I think part of why I write comes down to interactions. If I’m not able to engage as often as I’d like I can instead create outlandish, far-fetched voices on the page.
Yesterday was fun. I love poetry so now I work on poetry. It’s nice to have a couple projects to work on at once. Freelance work works for me. The more exposure the better.
Even without gains in the real world I find the writing of whatever carries me through the moments. It’s a delicate, fragile, sensitive, egomaniac- social media. I knew what I was signing up for.
There must be some way to fool the algorithm. Maybe some how hypnotize those scrolling until they find someone with that X factor. Then again that’d be little to no fun. I don’t like when someone bamboozles me, so I won’t bamboozle you.
There’s not always insight in wisdom to find in these posts. Sometimes I give you interior voice.
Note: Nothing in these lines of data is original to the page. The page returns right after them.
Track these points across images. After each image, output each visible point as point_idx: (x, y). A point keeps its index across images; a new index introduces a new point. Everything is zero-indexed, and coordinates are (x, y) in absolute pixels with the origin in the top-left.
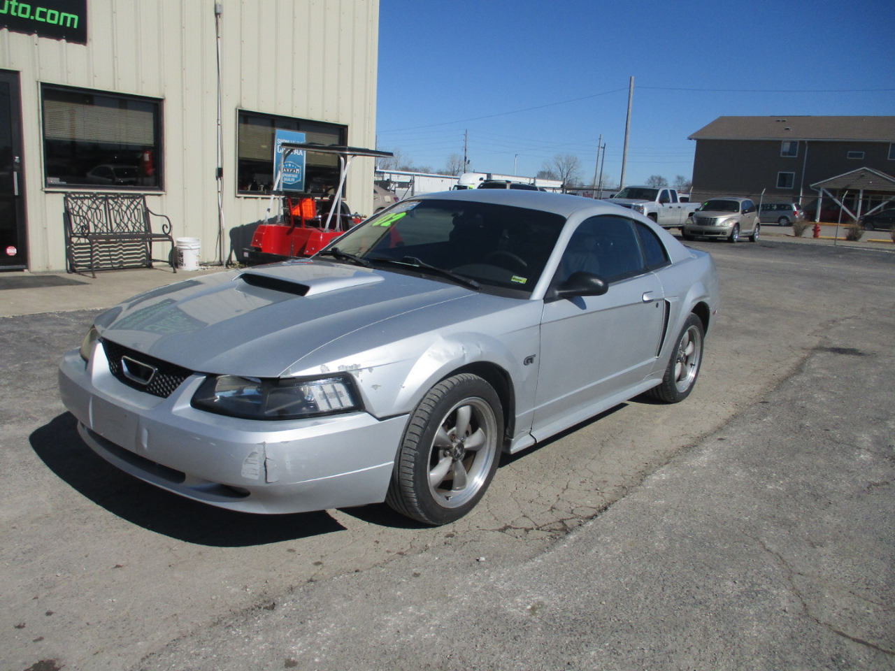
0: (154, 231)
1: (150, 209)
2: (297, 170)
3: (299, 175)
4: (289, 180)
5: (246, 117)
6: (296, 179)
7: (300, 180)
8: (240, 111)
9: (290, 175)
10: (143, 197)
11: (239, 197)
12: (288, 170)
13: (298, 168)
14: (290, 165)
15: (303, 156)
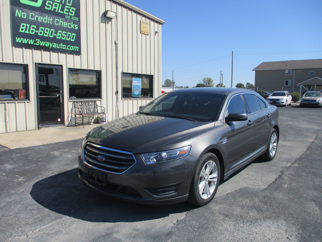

In a way it’s almost a stream of consciousness. Take it as you will I think that these types of narration or the type of voice on the page, the voice has purpose. Sometimes the purpose of the voice has nothing to do with anything. The voice just wants to speak.
I enjoy these irrelevant posts because for some reason I’m like a ugly version of James Joyce. Have you ever read Ulysses? It’s super monotonous throughout. Moments where Joyce transcends imaginative genius are there too, I’d be a jackass to not mention Joyce’s ideas from the beyond.
What beyond I speak of I can’t say. No, I mean I have no idea. I visit the beyond sometimes. Sometimes for a short amount of time. Other times I’m in the super unknown for more than a weekend. After about two to three days of taking in the indefinable I get restless. Too much eternity can really bring out the white hairs on my beard.
The eternal realm isn’t home, in my opinion. Not sure how it works, the eternal timeless hotspots. My guess is there are, hmm- pockets, or bubbles of the eternal. Find them when and where you can I guess.
The problem with timeless stuff for most thinkers comes down to the material being erratic, often observed as nonsensical, borderline whimsy. There is no definitive reason for speaking in an unknown context. Doing so baffles our logic which in turn might seem a waste of time.
To me I might be writing notes. Jotting down scatterbrained jargon I can come back to observe at a point in the future. Future me appreciates what present me does. It may seem this is a waste of time, I can comprehend why it would appear pointless to most. I can’t be mad- I’m not most, or the rest, I’m me. I gots to do what I gots to do.
“Philip you’re making sense of nothing”
Yeah, well… Ya know… That’s just like, you’re opinion.
Find me writing later today. I’ll be creating or I might sleep some more. Either way you make it the day you want to have. If things go awry don’t fret. When did crying over what we cannot change help us? Never. It just makes things worse. Grab a toothbrush off the display aisle and have a chat that stimulates.
Sometimes, I wonder if any of you are real at all. Maybe you’re all a program. Not machines, but rather some organic illusion. Things are not as the might seem. Objects are closer than they appear. I can be cliche, corny, and contrived. I act. I am not above coming across as a bumpkin who thinks he’s hip. The moment I get an inflated ego building up power I make fun of my ego. I make fun of myself, because ego never dies. I can defeat my ego on the daily. Yeah, it is repetitive. It is kinda a job I grow tired of. My ego doesn’t take it easy on me. I can’t allow myself to give up. Then I feel nothing at all. I don’t like being empty all the time. I can only empty myself through meditation sessions. I meditate for anywhere from five to fifteen minutes. Works for me.
Ok, well- I did it. I wrote some stuff. Yay me, the selfless me, screw the selfish inside of myself.